— Всякого понавидал. Просто не расскажешь. Кто сам не испытал, не может себе представить. Не поймет и с поллитром. И уж конечно вряд ли поверит…)
Надя сказала, что Муся долго болела, Валя работает на радиозаводе. Они жили в очень маленькой квартире с ее родителями. Отец был парализован. Потом ему отняли ноги. Он и здоровым бывал несносно капризен, назойливо требователен. Каково же ей приходилось с ним больным?
А ведь если бы шесть лет тому назад Муся и Валя не подписали письмо Сталину обо мне, их жизнь могла бы сложиться иначе.
Я смотрел на маму. Это она была тогда главной помощницей моего адвоката: отыскивала свидетелей защиты, настаивала, упрашивала, заклинала… Она спасала сына. Еще в детстве меня раздражал ее материнский эгоизм. И теперь она перебивала Надю, не хотела, чтобы она говорила о печальном…

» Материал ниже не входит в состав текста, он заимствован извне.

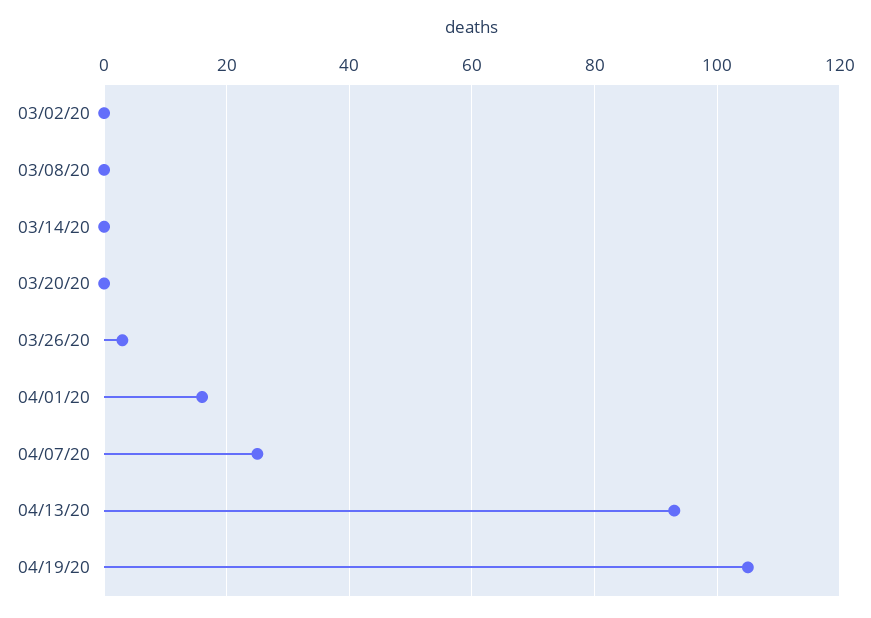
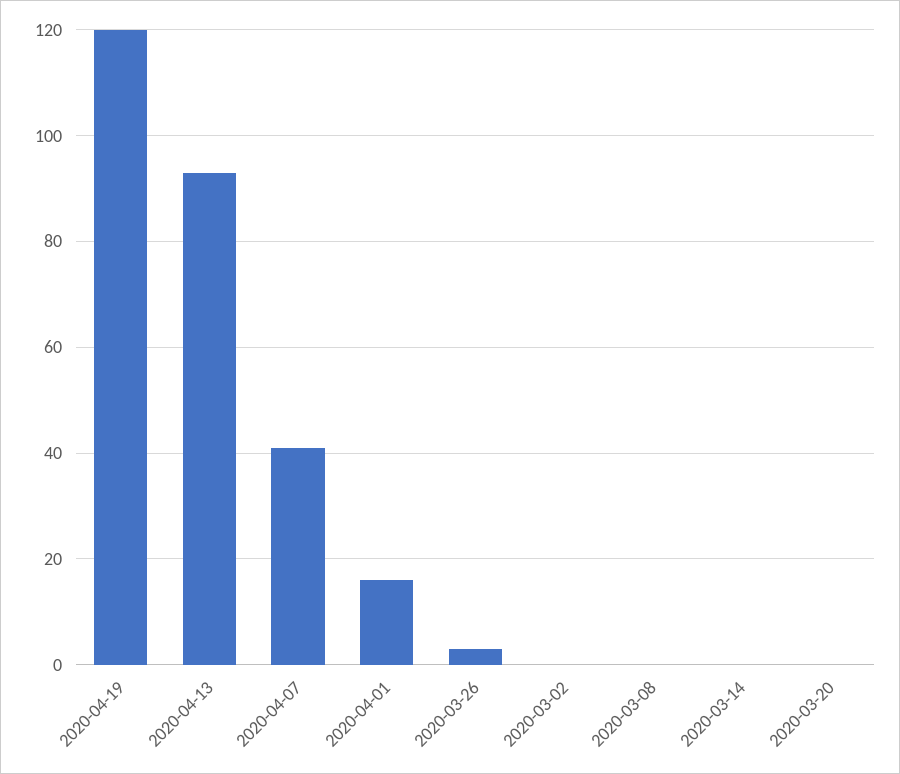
04/07/20: 25 -> 40
04/19/20: 105 -> 120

Но я не мог ей сказать, что в гибели Муси, в бедах моих друзей есть и наша вина — наша с ней. Ее глаза, с красноватыми жилками, потускнели, щеки дрябло обвисли; синевато-бледные губы потрескались.
Нет, я не мог на нее сердиться и старался, чтобы она не заметила, не догадалась, о чем я только что подумал. От этого становилось душно, трудно было говорить…
Надя все понимала. Она стала рассказывать о другом. Лида с мужем живут в Средней Азии, он был опять арестован, потом выслан, но сейчас уже на свободе, работает инженером, у них сын и дочь… Дочка нашей соседки Нина выходит замуж, кажется, очень хороший парень, студент… У Люси П. — сын Вова, необычайно смышленый славный малыш… Майка была в пионерлагере вместе с Женей, сыном Инны Михайловны Левидовой. Он удивительно развитой, серьезный парень; будет вместе с Майкой готовиться в институт; ведь уже в будущем году поступать.
А мама торопилась пересказывать самые новые и совершенно достоверные сообщения о том, что мое дело должны обязательно очень скоро пересмотреть.
— Вот увидишь, сынок, Новый год мы будем встречать вместе. Теперь я знаю, что доживу.
То была наша последняя встреча. Новый год они встречали без меня. Мама умерла 4 мая 1954 года, за неделю до очередного свидания.
Через несколько дней я получил ответ на заявление, отправленное уже после ареста Берии, — стандартная бумага из прокуратуры: «Нет оснований для пересмотра… осужден правильно…»[10]
* * *
У Евгении Васильевны на рабочем столе лежало письмо ЦК о деле Берии. Она говорила, прикуривая одну «казбечину» от другой:
— Подумать только! Он был английским шпионом… И с Тито снюхался, и с немцами!.. Теперь понятно — и амнистию он придумал провокационную. Таких, как вы, она не коснулась, зато навыпускали бандитов. Это он себе армию готовил. И восстание в Берлине устроили его агенты… А какие зверства творил! Про его дела с бабами я и раньше кое-что слышала. В органах многие знали. Но чтоб такие ужасы! Нет, раньше я бы никогда не поверила… А теперь видите, как Центральный Комитет разоблачает, — все начистоту!